Xia Xun la tomó, sopló sobre ella y se dispuso a morderla.
Qi Yan detuvo su mano.
—La probaré primero, si está bien después de que la coma, entonces puedes comerla también.
Xia Xun estaba extremadamente molesto.
—He comido mucha carne peor que esta, y hay muchas clases que no has visto antes, mucho más repugnantes, ¿pero no sigo vivo?
Evitó el toque de Qi Yan.
—Este olor pronto atraerá a otros animales, así que si quieres comerla, ¡cómetela rápido!
Qi Yan retiró la mano y recogió una brocheta con expresión complicada.
No tenían especias y la carne asada era sosa e insípida, definitivamente nada deliciosa.
Qi Yan se puso la carne bajo la nariz y la olió, luego se la llevó a la boca de mala gana. La masticó durante largo rato antes de tragarla con dificultad.
Después de comer unos cuantos trozos de carne de conejo, Xia Xun por fin no sintió tanto frío. Mantuvo las manos sobre el fuego, calentándose.
Qi Yan miraba el fuego, pensando en algo desconocido.
Después de un rato, dijo de repente:
—La primera vez que te vi, estabas escondido entre la maleza con Yuzhu en brazos. Observé cómo se mecía la hierba y pensé que era un conejo que venía de alguna parte.
Xia Xun agitó la mano.
—¡No menciones el pasado!
Qi Yan no pareció escucharlo, sacudió la cabeza y dijo con un suspiro:
—La familia Xia no te trataba bien, en particular tu segundo hermano Xia Xing que siempre te intimidaba. Me sentía muy angustiado y no podía ayudar.
Estaba sumergido en recuerdos, sus pensamientos eran caóticos.

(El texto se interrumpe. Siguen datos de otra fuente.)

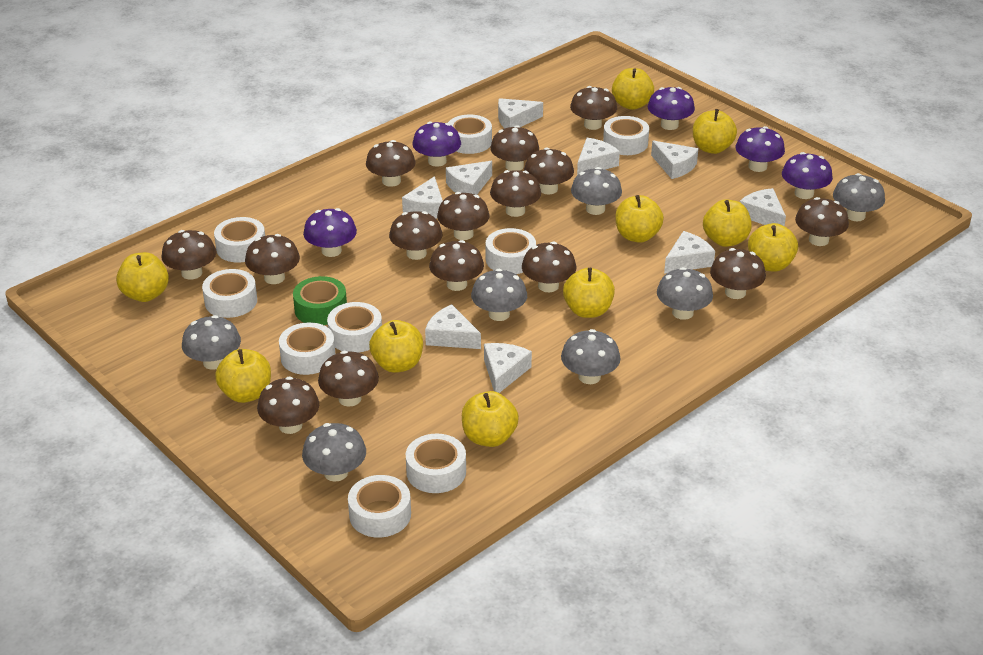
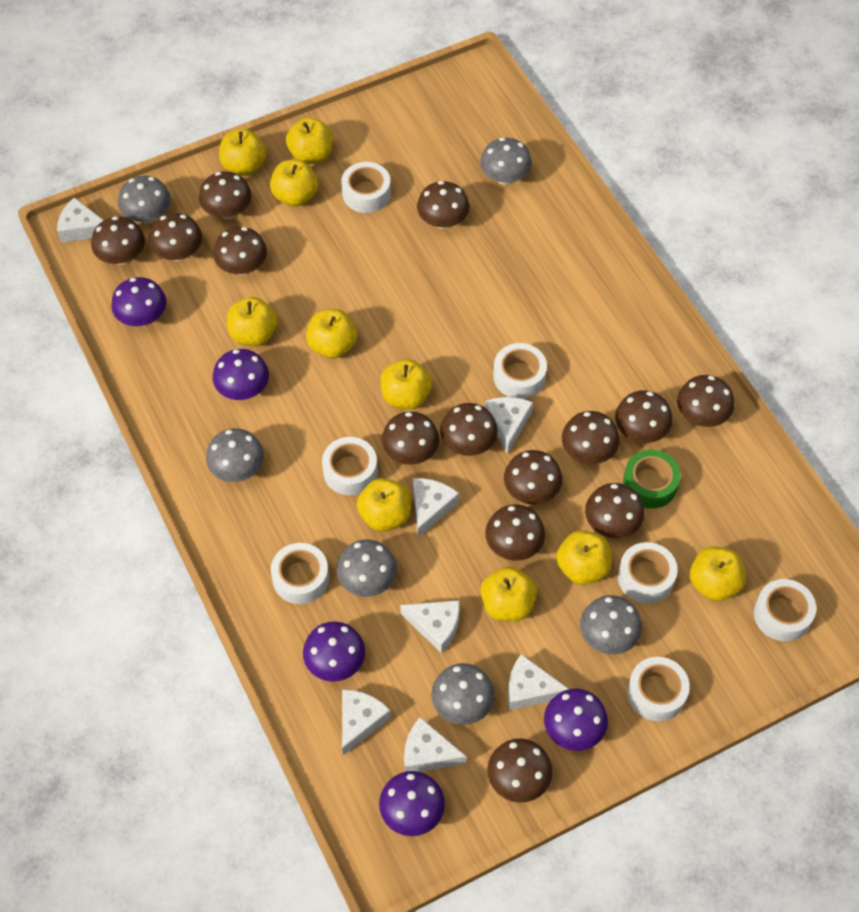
brown mushroom: 15 -> 14
grey mushroom: 7 -> 6
white cheese: 9 -> 7
white tape: 9 -> 7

—… En ese momento, me dije que te compensaría por todo lo que no conseguiste en la Mansión Xia y que haría que Xia Xing probara todas las cosas que te había hecho.
Cuando se trataba de Xia Xing, los ojos de Qi Yan mostraban un rastro de fiereza.
Xia Xun lo notó.
—No digas nada innecesario, Xia Xing está muerto.
Tras una pausa, le preguntó a Qi Yan suavemente:
—… ¿Tú lo mataste?
Sus palabras interrumpieron los recuerdos de Qi Yan, y su expresión aturdida inicial se volvió gradualmente sobria.
Qi Yan no contestó durante mucho tiempo, hasta que empezó a caer una llovizna del cielo.
Se levantó y recogió el trozo de madera más grueso del fuego a modo de antorcha.
—Acabo de mirar a mi alrededor. Hay una cueva no muy lejos. Está lloviendo, vayamos a la cueva y escondámonos.
Qi Yan estaba evadiendo su pregunta.
Xia Xun no volvió a preguntar.
La respuesta ya estaba clara; aunque Qi Yan no lo dijera, ¿no lo sabía?
Insistir en preguntar era simplemente buscarse problemas.
Se limpió la lluvia de las pestañas y entró en la cueva siguiendo a Qi Yan.